Reproduce the data below with each "Person at" renamed to "Subject at" and nothing else altered, leaving out the pictures.

● **Supplied material**
Segment Open
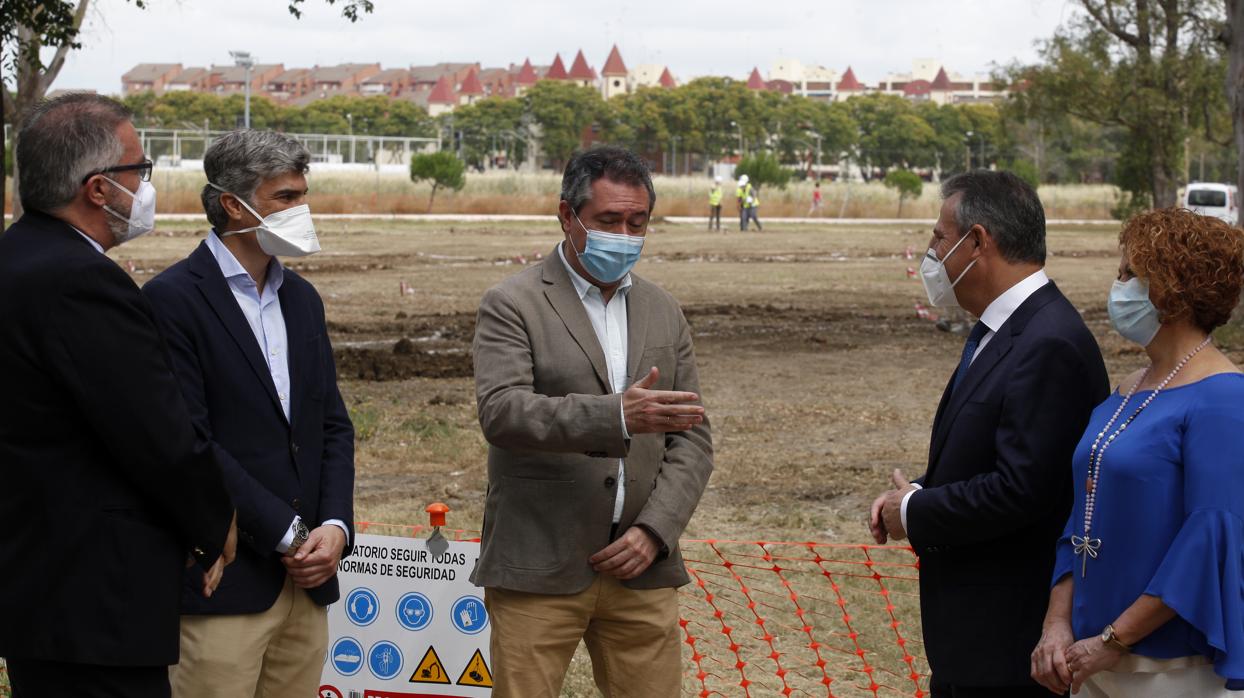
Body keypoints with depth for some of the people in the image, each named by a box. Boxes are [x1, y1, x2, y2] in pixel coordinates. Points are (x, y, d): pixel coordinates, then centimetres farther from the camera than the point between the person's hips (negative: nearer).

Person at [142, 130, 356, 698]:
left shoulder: (301, 299, 16)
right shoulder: (172, 299, -8)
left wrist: (335, 527, -2)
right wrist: (288, 535, -13)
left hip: (307, 579, 7)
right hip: (223, 584, -7)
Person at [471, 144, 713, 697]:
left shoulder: (663, 313, 14)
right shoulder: (513, 304, -2)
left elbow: (692, 438, 12)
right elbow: (501, 412, -18)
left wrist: (654, 530, -5)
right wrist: (616, 417, -31)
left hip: (640, 568, 4)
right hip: (538, 569, -4)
Segment Closed
● **Answer below**
Body keypoints with depth for some of the people in the image, each named by a box. Boxes are [x1, y1, x2, y2] in pixel coordinates. Points are (x, y, d): pixel coordinates, then centimetres farther from the camera than the point between the person's hips (negative: nearer).

Subject at [142, 130, 356, 698]:
left shoulder: (301, 299, 16)
right shoulder: (172, 299, -8)
left wrist: (335, 527, -2)
right wrist: (288, 535, -13)
left hip: (307, 579, 7)
right hip: (223, 584, -7)
Subject at [471, 144, 713, 697]:
left shoulder: (663, 313, 14)
right shoulder: (513, 304, -2)
left elbow: (692, 438, 12)
right elbow: (501, 412, -18)
left wrist: (654, 530, -5)
right wrist: (616, 417, -31)
left hip: (640, 568, 4)
right hip: (538, 569, -4)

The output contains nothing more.